We had a wonderful time just chatting. A young married man of 27 said that every year he had to leave his home to find work. With the field well he no longer had to leave – in fact he said, I don’t have to buy food, I can pay my expenses and I have money left in my pocket – he was so delighted. The parents of 7 children re-iterated how good this all was – the only thing we buy now is a bit of meat or fish. Everyone said, they felt much better physically. I, of course ended up with cabbages that weighed 2 kilos, spring onions and long beans – all very delicious.
So I came back to number of children and the reasons for this. I asked the women how they felt – all of them had a similar compliant – all of them had an infection that resulted in a vaginal discharge, that smelt bad, left them with sore bellies and caused them to be hot inside. Some had gone for medicine but it was too expensive and didn’t clear up the infection. I asked about family planning – medicine to stop having babies – the women were unanimous in their answers – we tried the medicine they said, but it didn’t work. We bled heavily, our bellies really hurt and we were hot inside. In my mind, I thought perhaps the infections were the cause of some of the aftereffects but - I don’t know. Whatever the reason, none of the women were interested in this medicine any longer.
In discussion in all these project areas it became clear that 90% of all rural women over the age of 16 have some form of infection that cause vaginal discharge and pain – sometimes this would clear up when the husbands were away for work but would return when the husbands came home. I can’t imagine spending my entire adult life with a sore belly – I am a wuss and not very pleasant when I don’t feel well – it is no wonder the women say they are tired much of the time and not strong enough to do heavy labor.

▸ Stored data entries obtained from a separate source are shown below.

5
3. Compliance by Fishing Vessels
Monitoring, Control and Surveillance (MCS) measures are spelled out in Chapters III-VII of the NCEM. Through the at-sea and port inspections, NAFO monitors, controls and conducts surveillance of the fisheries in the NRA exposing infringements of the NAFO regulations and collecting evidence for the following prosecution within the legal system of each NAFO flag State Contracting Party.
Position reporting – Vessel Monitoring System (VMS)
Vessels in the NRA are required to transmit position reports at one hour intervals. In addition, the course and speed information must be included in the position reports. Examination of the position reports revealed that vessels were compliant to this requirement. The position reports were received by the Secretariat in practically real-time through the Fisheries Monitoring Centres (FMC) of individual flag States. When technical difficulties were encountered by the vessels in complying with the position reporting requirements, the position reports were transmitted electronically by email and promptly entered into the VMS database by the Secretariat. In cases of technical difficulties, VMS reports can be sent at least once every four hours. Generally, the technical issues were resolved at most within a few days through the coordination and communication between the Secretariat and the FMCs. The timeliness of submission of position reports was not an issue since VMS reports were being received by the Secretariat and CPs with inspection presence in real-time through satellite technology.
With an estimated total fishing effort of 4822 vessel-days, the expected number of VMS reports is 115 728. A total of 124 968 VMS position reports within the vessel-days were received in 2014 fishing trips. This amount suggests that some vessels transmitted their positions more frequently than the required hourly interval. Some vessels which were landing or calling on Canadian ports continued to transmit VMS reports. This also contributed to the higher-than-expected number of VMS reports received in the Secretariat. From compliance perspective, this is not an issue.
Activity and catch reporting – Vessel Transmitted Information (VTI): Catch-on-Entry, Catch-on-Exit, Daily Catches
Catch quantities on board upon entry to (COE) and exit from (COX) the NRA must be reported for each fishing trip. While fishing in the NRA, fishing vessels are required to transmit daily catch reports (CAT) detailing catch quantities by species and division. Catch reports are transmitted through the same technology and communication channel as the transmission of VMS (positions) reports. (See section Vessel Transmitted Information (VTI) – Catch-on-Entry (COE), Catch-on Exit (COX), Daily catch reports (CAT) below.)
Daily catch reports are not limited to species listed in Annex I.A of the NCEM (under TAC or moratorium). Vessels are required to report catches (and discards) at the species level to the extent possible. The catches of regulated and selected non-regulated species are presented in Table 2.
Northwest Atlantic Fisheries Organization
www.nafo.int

I have learned to present some sensitive questions in the form of a joke – so I said to the ladies, perhaps the next time your husband wants sex, you should just close your legs? Pandemonium broke out – the women said, no way but now the men spoke up for the first time. No, they said, we want lots and lots of children. When we are old, our children will take care of us. Our brightest children we will put into school, the rest will help us with the farming. The vehemence was there – I was straying close to a sensitive area – for the women, sex with their husband would hopefully ensure that the husband would not leave for another woman – for the men, children were seen as a form of social security in their old age. It was the one clear incident of thinking ahead. It was not the time or place to start talking of cost of raising children – perhaps the next generation – it was also clear that family planning had been talked about and tried and failed.
So to answer the question how many people in our families – our answer remains the same – 6 children and 2 adults – that is what we think is a fair average. I thank my God for the privilege of working with these families, of sharing a small part in our respective lives; I thank God that I am not a Cambodian woman with a lifelong infection. I thank my God for each of you, who make this possible.